Friday, April 19, 2024

Electricity reform seen as threat to solar energy installations

The federal government’s proposed electricity reform poses a threat to home solar energy installations, according to energy sector insiders, but Energy Minister Rocío Nahle denies that is the case.

President López Obrador sent a constitutional bill to Congress in October whose main objective is to guarantee 54% of the power market to the state-owned Federal Electricity Commission (CFE)

A vote on the bill is set to take place next April, but there is no guarantee it will pass Congress as the ruling Morena party and its allies don’t have the two-thirds majority required to approve constitutional reforms without the support of opposition parties.

López Obrador’s bill doesn’t specifically mention distributed generation – a term that refers to a variety of technologies that generate electricity at or near where it will be used, such as solar panels – but it does say that private sector electricity generation permits and contracts with the CFE to buy that power will be canceled.

Three energy sector experts who spoke with the newspaper Milenio believe that the reform – if passed in its current form – could spell the end for rooftop solar panels installed on people’s homes and on the premises and facilities of businesses.

About US $3.14 billion has been invested in solar panels, according to the Energy Regulatory Commission, and some 95% of them are installed at people’s homes and at small and medium-sized businesses. Solar is the source of 99.15% of more than 242,000 distributed generation points with wind, hydro, biogas, biomass, gas, diesel and cogeneration contributing to the small remainder.

Julio Valle, spokesperson for the Mexican Solar Energy Association, asserted that the electricity reform will affect distributed generation if it passes Congress.

“I’m aware that the [energy] minister and another person have come out and said that distributed generation won’t be affected but the initiative explicitly says something else,” he said.

Rocío Nahle, energy minister since the current government took office in December 2018, said on Twitter last month that the proposed reform doesn’t seek to eliminate the use of solar panels, while Morena Deputy Manuel Rodríguez González, president of the lower house’s energy committee, later made similar remarks.

Severo López, an energy policy expert and counsel with the law firm SMPS Legal, charged that Nahle’s assertion is wrong, claiming that distributed generation will be deemed “unconstitutional” if the proposed reform becomes law.

Carlos Tapia, CEO of the consultancy Balam Energy, said the wording of the bill is highly ambiguous and that the lack of clarity is cause for concern. The text of the proposed reform leaves open the possibility that homeowners’ contracts with the CFE will be canceled, he said.

The president tours the Dos Bocas refinery last fall with Energy Minister Nahle.
The president tours the Dos Bocas refinery last fall with Energy Minister Nahle.

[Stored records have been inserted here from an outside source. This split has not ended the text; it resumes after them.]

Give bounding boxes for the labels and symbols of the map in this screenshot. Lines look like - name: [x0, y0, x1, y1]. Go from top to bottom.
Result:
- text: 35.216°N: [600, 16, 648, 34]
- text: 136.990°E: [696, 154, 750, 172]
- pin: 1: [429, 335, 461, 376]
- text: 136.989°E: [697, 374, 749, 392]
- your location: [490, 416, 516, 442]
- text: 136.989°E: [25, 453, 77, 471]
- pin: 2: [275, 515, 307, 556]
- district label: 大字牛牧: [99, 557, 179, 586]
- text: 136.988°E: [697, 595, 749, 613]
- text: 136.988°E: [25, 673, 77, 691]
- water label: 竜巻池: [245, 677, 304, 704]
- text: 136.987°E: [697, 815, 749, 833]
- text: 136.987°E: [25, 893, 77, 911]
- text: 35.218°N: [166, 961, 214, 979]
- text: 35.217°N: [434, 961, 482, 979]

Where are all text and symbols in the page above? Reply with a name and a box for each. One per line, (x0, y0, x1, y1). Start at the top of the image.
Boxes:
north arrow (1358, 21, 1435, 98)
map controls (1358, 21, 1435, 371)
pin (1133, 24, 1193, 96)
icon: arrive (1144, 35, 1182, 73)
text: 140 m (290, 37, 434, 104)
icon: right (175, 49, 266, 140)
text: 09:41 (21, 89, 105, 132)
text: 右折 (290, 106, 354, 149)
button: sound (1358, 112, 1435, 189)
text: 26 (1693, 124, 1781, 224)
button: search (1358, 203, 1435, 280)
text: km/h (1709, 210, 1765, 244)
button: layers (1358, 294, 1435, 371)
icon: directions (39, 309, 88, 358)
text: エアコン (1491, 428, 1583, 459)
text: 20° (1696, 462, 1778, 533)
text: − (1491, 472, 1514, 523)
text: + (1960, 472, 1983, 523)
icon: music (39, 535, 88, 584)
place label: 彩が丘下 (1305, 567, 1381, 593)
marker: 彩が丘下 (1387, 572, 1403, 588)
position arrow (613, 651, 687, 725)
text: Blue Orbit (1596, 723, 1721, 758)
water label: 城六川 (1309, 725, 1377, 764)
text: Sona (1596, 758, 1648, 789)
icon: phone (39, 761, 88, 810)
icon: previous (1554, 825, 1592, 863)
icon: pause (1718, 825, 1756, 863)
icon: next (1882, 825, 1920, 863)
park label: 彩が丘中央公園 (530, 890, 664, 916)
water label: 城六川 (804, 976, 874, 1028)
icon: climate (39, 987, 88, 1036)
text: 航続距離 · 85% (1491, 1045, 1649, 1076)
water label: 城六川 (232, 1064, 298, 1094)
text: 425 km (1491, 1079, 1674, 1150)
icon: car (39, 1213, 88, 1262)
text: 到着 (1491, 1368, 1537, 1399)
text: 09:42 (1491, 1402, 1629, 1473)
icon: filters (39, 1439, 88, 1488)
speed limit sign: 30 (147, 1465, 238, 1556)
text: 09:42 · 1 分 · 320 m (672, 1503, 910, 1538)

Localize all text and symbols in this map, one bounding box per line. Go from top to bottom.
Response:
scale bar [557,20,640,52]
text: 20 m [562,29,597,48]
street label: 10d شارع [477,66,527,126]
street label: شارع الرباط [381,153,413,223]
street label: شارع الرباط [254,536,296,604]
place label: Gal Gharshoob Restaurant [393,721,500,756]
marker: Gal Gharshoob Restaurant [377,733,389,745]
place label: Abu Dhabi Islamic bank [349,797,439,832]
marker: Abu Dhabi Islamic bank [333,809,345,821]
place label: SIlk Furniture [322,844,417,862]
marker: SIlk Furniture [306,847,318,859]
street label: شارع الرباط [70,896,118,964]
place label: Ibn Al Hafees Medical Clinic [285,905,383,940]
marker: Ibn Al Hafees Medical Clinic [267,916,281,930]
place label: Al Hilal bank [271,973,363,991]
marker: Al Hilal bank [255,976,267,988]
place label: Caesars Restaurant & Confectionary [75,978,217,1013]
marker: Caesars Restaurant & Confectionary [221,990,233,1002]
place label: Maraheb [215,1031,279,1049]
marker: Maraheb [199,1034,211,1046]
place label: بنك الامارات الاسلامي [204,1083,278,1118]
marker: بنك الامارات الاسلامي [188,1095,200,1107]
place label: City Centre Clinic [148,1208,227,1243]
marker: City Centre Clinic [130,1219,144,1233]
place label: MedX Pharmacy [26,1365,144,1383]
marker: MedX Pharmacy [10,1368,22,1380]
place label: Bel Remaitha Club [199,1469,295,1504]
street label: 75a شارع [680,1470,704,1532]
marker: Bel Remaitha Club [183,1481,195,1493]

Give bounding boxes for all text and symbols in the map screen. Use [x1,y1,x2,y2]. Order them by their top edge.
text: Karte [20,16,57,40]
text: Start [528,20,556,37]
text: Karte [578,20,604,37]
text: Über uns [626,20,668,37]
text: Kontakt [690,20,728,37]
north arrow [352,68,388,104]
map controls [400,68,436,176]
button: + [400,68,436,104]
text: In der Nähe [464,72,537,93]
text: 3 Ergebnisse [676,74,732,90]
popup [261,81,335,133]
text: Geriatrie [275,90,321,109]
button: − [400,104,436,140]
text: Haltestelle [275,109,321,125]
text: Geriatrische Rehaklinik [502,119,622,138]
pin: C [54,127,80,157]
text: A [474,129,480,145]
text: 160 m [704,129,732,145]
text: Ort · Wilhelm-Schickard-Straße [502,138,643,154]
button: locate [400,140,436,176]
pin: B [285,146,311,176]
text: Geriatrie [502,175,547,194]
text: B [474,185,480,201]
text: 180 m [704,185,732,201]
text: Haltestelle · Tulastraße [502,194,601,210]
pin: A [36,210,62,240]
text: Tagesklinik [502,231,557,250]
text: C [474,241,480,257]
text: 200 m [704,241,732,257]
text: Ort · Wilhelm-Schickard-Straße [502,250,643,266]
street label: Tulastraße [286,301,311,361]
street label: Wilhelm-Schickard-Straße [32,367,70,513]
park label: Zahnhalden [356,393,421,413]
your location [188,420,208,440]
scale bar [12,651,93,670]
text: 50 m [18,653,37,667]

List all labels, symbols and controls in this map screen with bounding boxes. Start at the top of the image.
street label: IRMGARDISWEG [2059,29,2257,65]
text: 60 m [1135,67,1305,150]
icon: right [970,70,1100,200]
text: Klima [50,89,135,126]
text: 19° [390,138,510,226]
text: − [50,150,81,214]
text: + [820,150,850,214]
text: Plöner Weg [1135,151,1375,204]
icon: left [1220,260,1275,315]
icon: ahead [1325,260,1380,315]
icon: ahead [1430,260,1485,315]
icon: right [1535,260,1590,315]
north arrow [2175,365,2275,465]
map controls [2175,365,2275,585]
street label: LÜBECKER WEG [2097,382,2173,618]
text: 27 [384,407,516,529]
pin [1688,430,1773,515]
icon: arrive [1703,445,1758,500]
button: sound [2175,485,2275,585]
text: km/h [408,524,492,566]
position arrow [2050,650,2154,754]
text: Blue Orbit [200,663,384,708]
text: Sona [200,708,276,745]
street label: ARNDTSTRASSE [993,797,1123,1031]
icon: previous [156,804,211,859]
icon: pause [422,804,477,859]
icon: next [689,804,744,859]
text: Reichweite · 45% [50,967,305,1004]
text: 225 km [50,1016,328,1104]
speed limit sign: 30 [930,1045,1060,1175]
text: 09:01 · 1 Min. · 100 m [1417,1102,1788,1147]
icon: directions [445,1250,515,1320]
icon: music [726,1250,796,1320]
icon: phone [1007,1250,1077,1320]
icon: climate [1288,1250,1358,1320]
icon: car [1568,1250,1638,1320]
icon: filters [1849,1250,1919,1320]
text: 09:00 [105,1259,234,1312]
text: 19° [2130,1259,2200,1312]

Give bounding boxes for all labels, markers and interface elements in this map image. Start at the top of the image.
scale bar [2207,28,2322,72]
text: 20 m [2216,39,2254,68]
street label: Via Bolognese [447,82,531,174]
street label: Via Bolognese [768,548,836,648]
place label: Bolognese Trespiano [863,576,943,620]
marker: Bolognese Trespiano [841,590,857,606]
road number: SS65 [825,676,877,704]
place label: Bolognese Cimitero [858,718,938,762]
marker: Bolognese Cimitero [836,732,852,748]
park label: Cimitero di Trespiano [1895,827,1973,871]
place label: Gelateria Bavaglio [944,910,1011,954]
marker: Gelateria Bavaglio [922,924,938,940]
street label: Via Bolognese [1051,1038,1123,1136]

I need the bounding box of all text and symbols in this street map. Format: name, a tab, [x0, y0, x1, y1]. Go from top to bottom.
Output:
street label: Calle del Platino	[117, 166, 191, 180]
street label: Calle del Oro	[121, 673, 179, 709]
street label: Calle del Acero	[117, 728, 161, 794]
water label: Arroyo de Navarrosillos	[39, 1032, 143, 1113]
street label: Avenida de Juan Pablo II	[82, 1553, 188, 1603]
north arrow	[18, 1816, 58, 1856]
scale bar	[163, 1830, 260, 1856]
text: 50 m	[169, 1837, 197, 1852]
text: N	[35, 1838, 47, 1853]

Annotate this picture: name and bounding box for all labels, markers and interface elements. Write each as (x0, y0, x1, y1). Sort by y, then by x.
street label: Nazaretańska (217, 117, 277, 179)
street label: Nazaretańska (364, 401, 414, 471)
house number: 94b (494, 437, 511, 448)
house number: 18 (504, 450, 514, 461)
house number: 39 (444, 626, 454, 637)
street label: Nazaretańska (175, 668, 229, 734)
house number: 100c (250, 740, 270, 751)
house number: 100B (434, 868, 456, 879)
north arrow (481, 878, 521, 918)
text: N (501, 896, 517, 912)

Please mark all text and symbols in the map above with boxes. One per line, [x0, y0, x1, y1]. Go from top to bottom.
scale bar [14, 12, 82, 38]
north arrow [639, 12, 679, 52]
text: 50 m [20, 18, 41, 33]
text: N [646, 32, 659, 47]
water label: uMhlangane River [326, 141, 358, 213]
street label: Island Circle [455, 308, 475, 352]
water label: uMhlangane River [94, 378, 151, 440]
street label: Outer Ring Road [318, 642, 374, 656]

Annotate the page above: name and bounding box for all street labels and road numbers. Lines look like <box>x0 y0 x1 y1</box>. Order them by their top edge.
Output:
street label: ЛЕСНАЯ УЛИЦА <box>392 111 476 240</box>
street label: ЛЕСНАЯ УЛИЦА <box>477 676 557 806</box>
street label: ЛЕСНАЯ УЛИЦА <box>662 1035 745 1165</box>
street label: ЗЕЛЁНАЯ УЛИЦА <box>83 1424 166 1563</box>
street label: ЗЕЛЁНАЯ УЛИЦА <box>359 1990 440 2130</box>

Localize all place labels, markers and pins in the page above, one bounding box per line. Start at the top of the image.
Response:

But Rodríguez, the deputy, said that homeowners with solar panels won’t be affected because they don’t sign contracts but rather enter into service agreements with the CFE. He did acknowledge that companies that generate their own energy will be affected if the bill passes.

López said that houses with solar distributed generation capacity need to connect to the CFE grid so that they can tap into the state-owned company’s power, or their stored electricity, when the sun isn’t shining. He disagreed with Rodríguez’s choice of language, describing the pact between homeowners and the CFE as an interconnection contract.

Special meters are installed at people’s homes to measure the quantity of energy injected into the national grid via their solar panels and the quantity of power used. Based on the measurements, a homeowner either gets a bill or a payment from the CFE each billing period.

One person who has benefited from installing solar panels at his home is Jorge Musalem. Fed up with paying up to 2,500 pesos (US $120) per month for power, he spent 50,000 pesos (about US $2,400) to install solar panels on his rooftop.

His monthly bills declined to just 150 pesos (US $7), allowing Musalem, who shares his home with five family members, to recoup his investment in less than two years. Thousands of other Mexicans have similarly cut their power bills by putting solar panels on their homes’ rooftops.

Nahle said in her October 6 tweet that the federal government has been a supporter of distributed generation since it took office in late 2018.

“It has promoted its use and funding via the Trust for Electrical Energy Savings,” she wrote, referring to a private trust set up by the CFE in 1990. “The electricity reform doesn’t considering eliminating this,” Nahle added.

More broadly, the government is considered by many to be an enemy of the renewable sector because it has enacted or is attempting to enact policies and reforms that favor the CFE and are detrimental to private renewable energy companies.